WHAT IS REQUIRED: Which lines of the data below contain "matched"? Please show them all.

BEGIN SUPPLIED MATERIAL

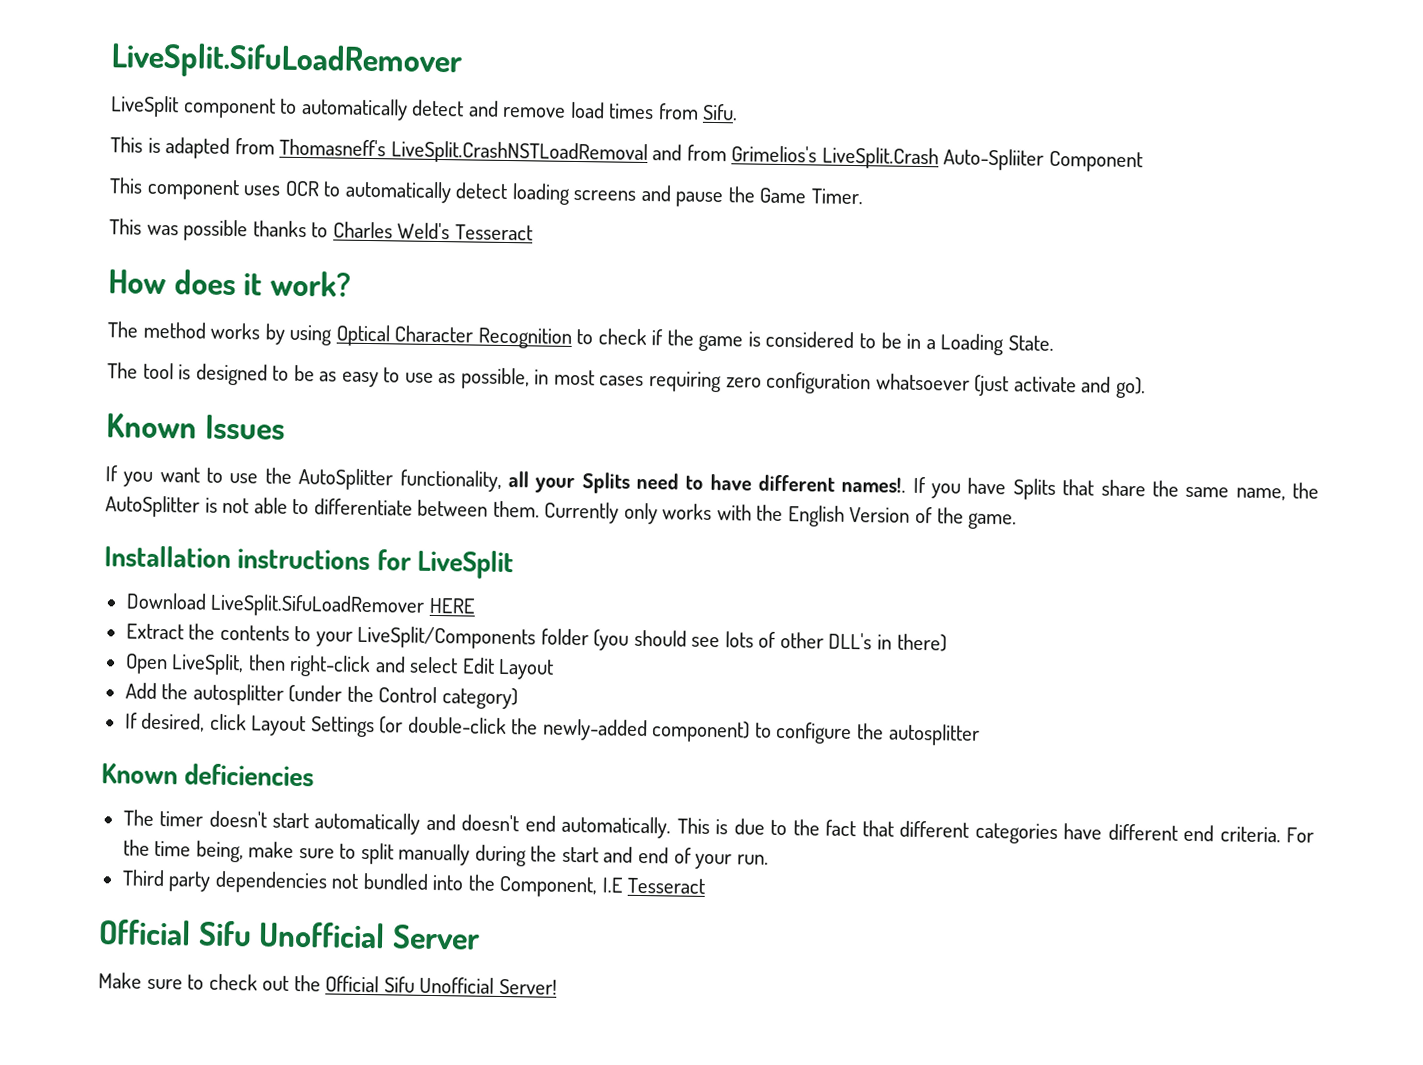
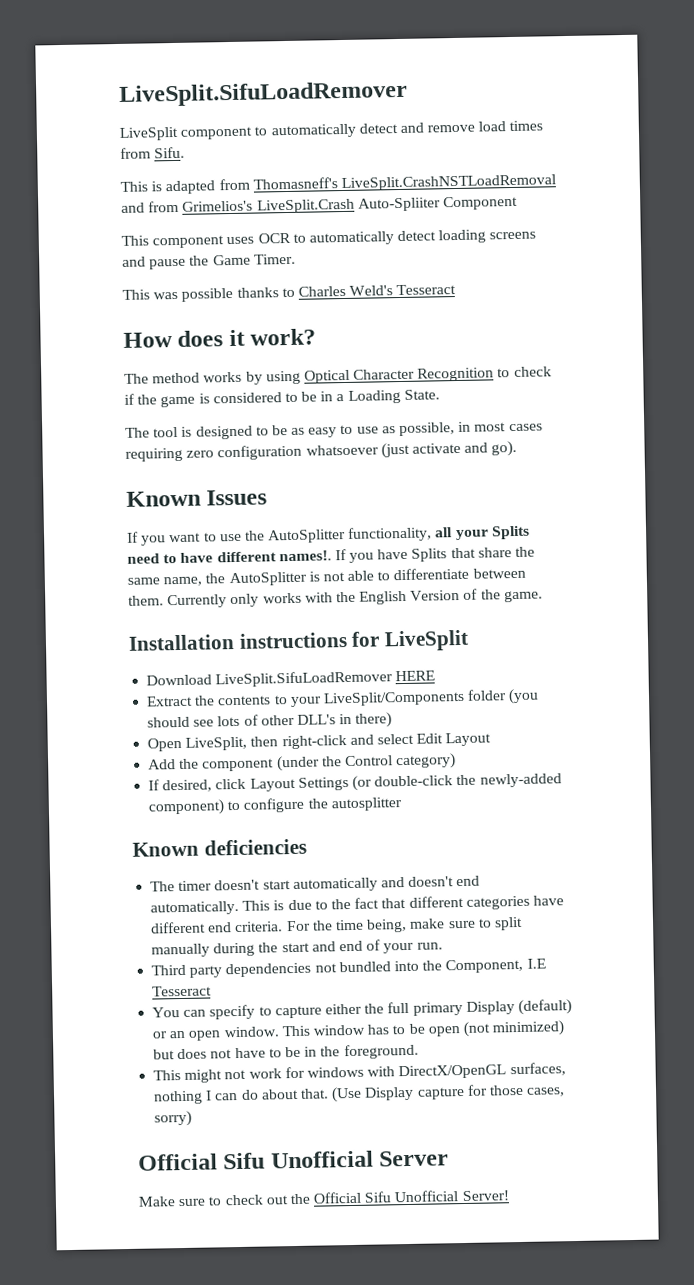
[192,683,284,706] autosplitter -> [202,758,275,772] component
(706, 885) none -> [152,999,572,1020] [152,1020,566,1041] [153,1043,419,1060] [153,1062,566,1083] [153,1084,566,1105] [154,1110,193,1127] // You can specify to capture either the full primary Display (default) or an open window. This window has to be open (not minimized) but does not have to be in the foreground. // This might not work for windows with DirectX/OpenGL surfaces, nothing I can do about that. (Use Display capture for those cases, sorry)

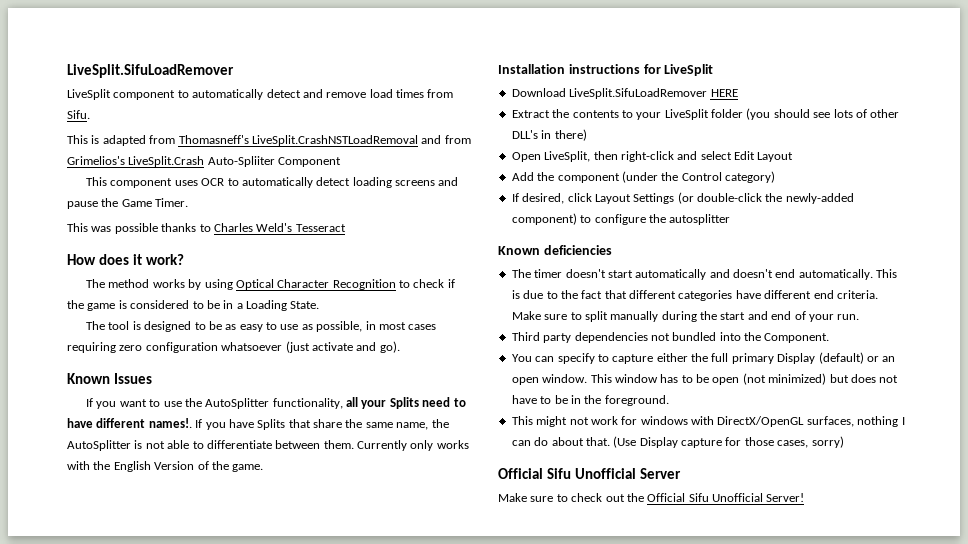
[322,690,465,707] LiveSplit/Components -> [664,109,709,120] LiveSplit
[285,918,446,933] For the time being, make -> [511,311,541,320] Make
[445,958,546,974] [152,985,213,997] Component, I.E Tesseract -> [764,333,830,343] Component.

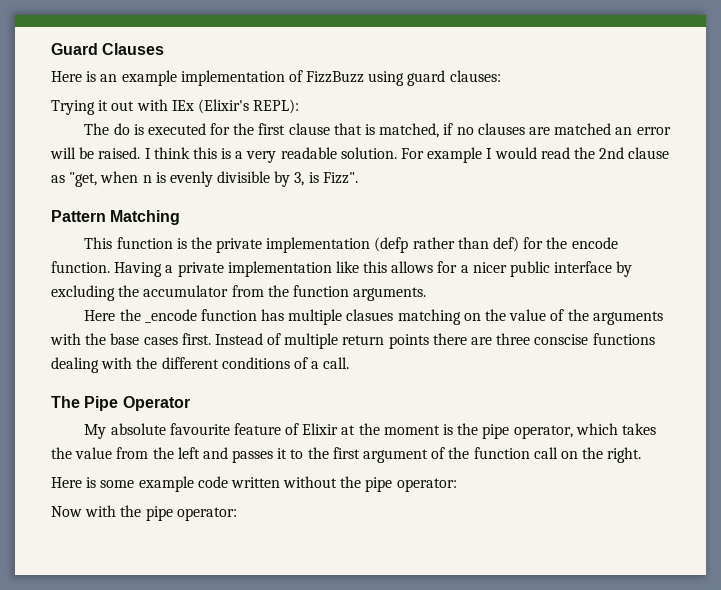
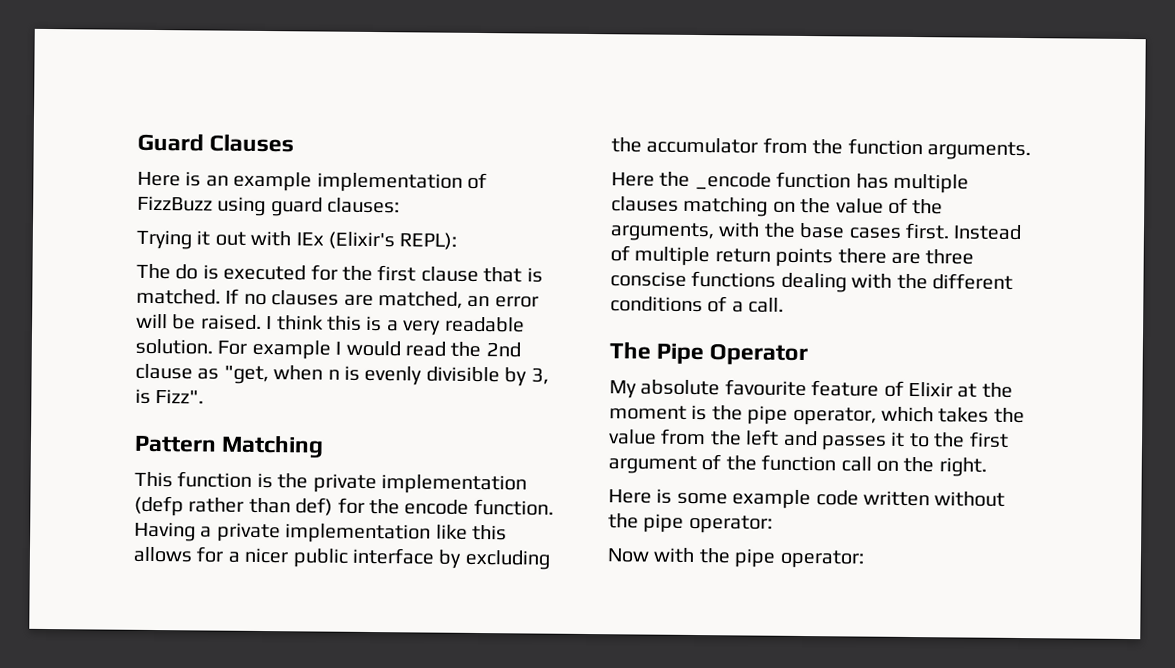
[379,123,454,138] matched, if -> [136,288,240,305] matched. If
[554,123,612,135] matched -> [378,291,463,309] matched,
[346,309,394,321] clasues -> [611,196,679,212] clauses
[592,311,663,325] arguments -> [610,222,715,242] arguments,

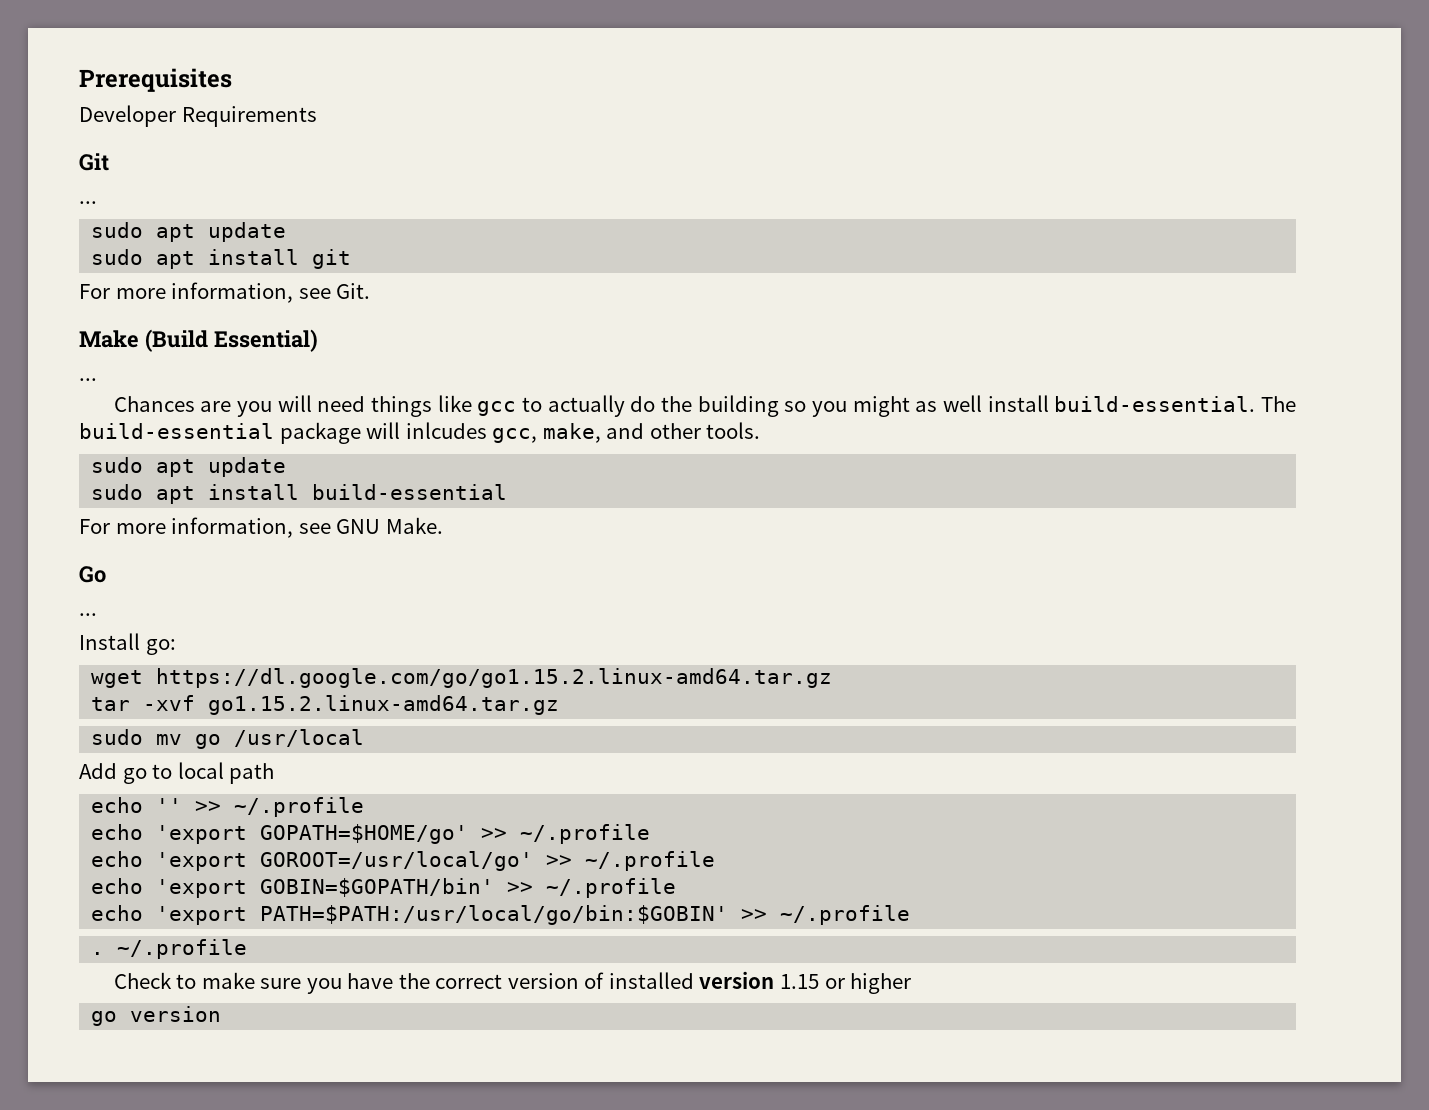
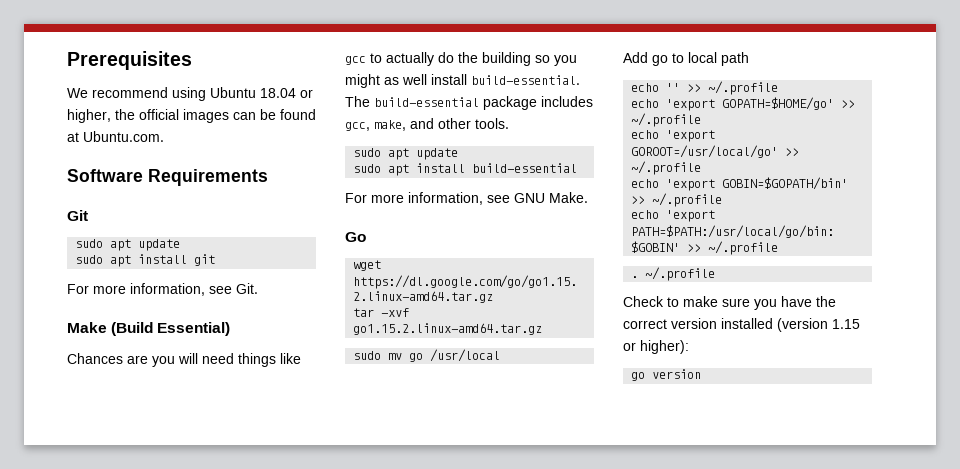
[79,105,176,127] Developer -> [67,87,313,101] [67,109,316,123] [67,131,164,142] [67,169,143,182] We recommend using Ubuntu 18.04 or higher, the official images can be found at Ubuntu.com. // Software
[79,201,97,204] // ... -> (88, 215) none
[79,378,97,381] // ... -> (231, 329) none
[366,422,487,439] will inlcudes -> [541,96,593,107] includes
[79,613,97,616] [79,633,176,655] // ... // Install go: -> (366, 237) none
[584,971,775,989] of installed version -> [721,318,828,332] installed (version
[850,973,912,994] higher -> [640,340,689,354] higher):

END SUPPLIED MATERIAL

REPLY:
[379,123,454,138] matched, if -> [136,288,240,305] matched. If
[554,123,612,135] matched -> [378,291,463,309] matched,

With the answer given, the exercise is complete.